◆ RECORDS PROVIDED ◆
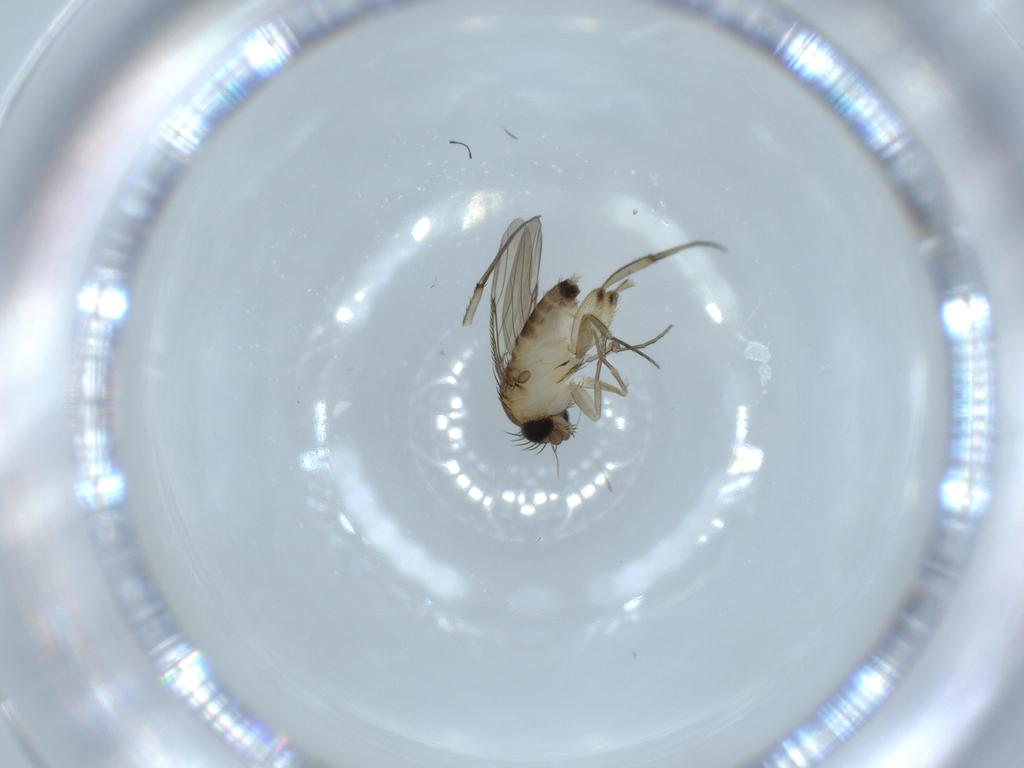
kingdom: Animalia
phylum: Arthropoda
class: Insecta
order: Diptera
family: Phoridae
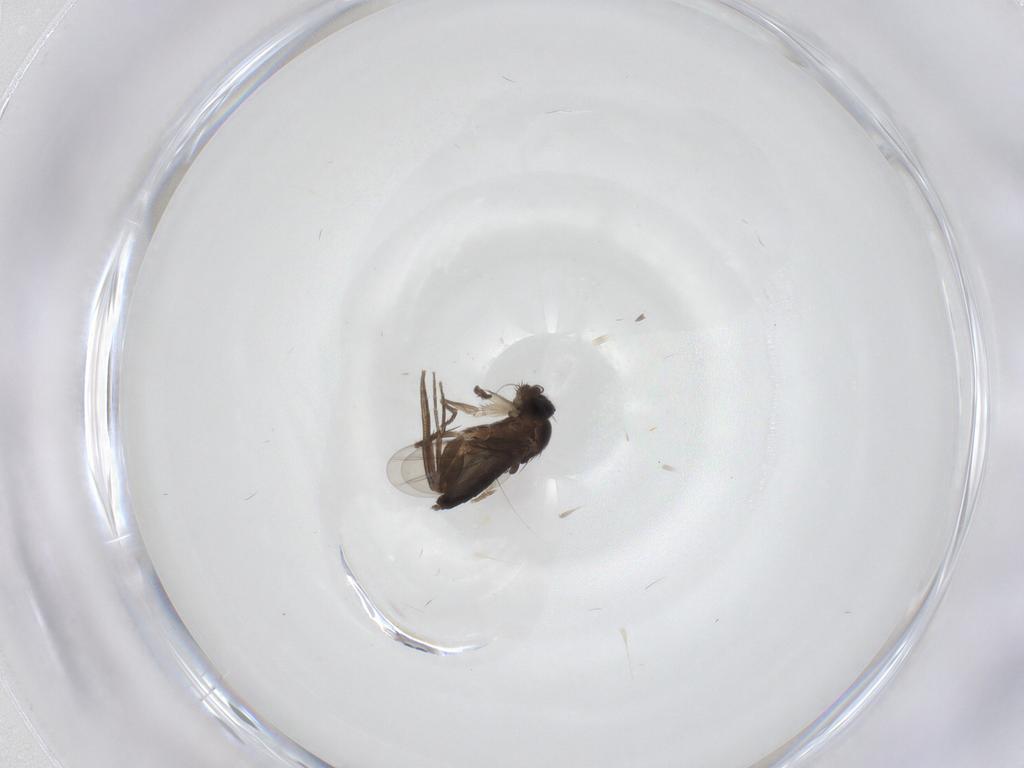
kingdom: Animalia
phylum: Arthropoda
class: Insecta
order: Diptera
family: Phoridae
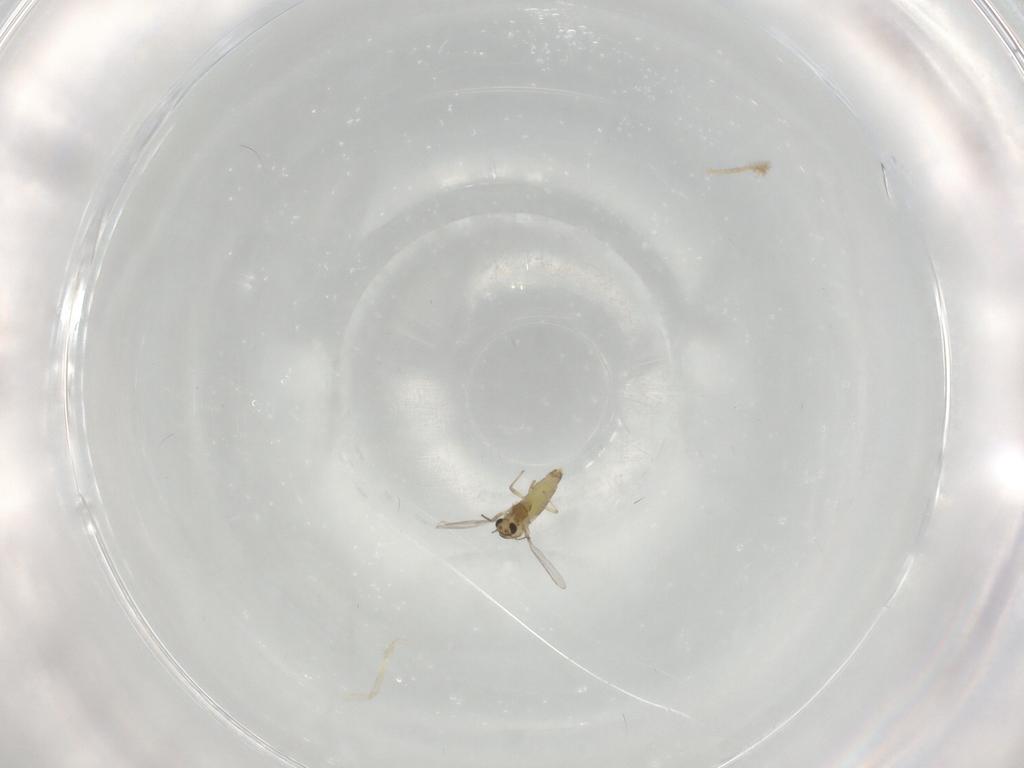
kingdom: Animalia
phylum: Arthropoda
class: Insecta
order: Diptera
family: Chironomidae
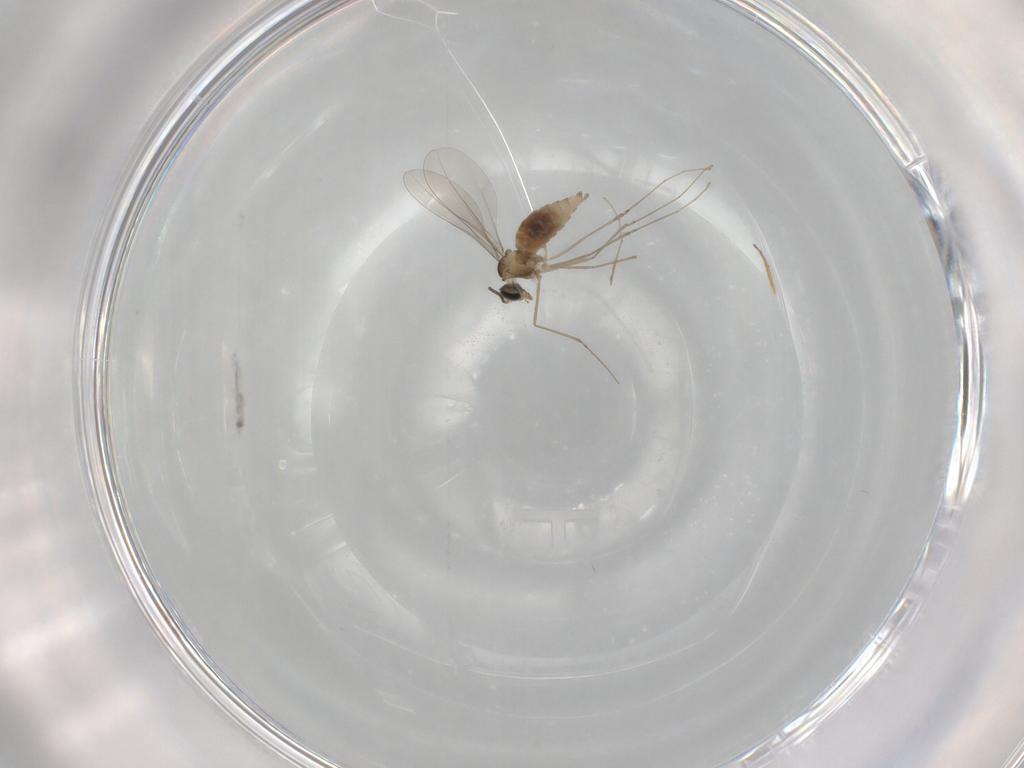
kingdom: Animalia
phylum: Arthropoda
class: Insecta
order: Diptera
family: Cecidomyiidae
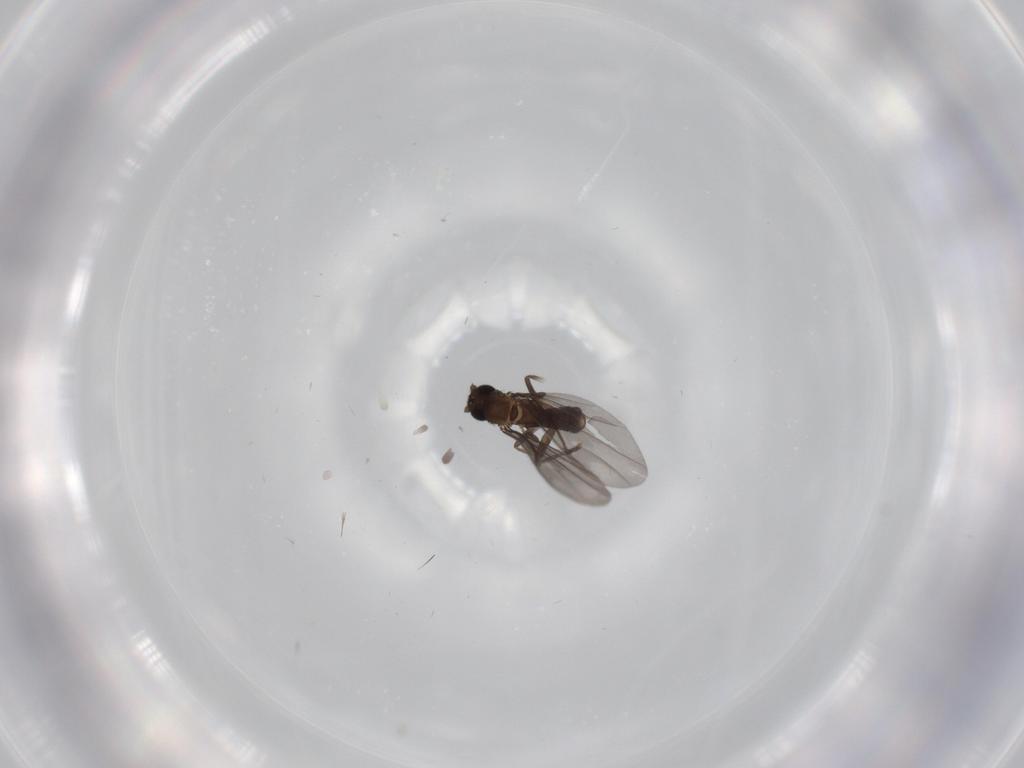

◆ EXERCISE OBJECTIVE ◆
Switch every "phylum" in the listing above to "division" and write the listing out again with nothing else changed. Omit the pictures.

◆ RESULT ◆
kingdom: Animalia
division: Arthropoda
class: Insecta
order: Diptera
family: Phoridae
kingdom: Animalia
division: Arthropoda
class: Insecta
order: Diptera
family: Phoridae
kingdom: Animalia
division: Arthropoda
class: Insecta
order: Diptera
family: Chironomidae
kingdom: Animalia
division: Arthropoda
class: Insecta
order: Diptera
family: Cecidomyiidae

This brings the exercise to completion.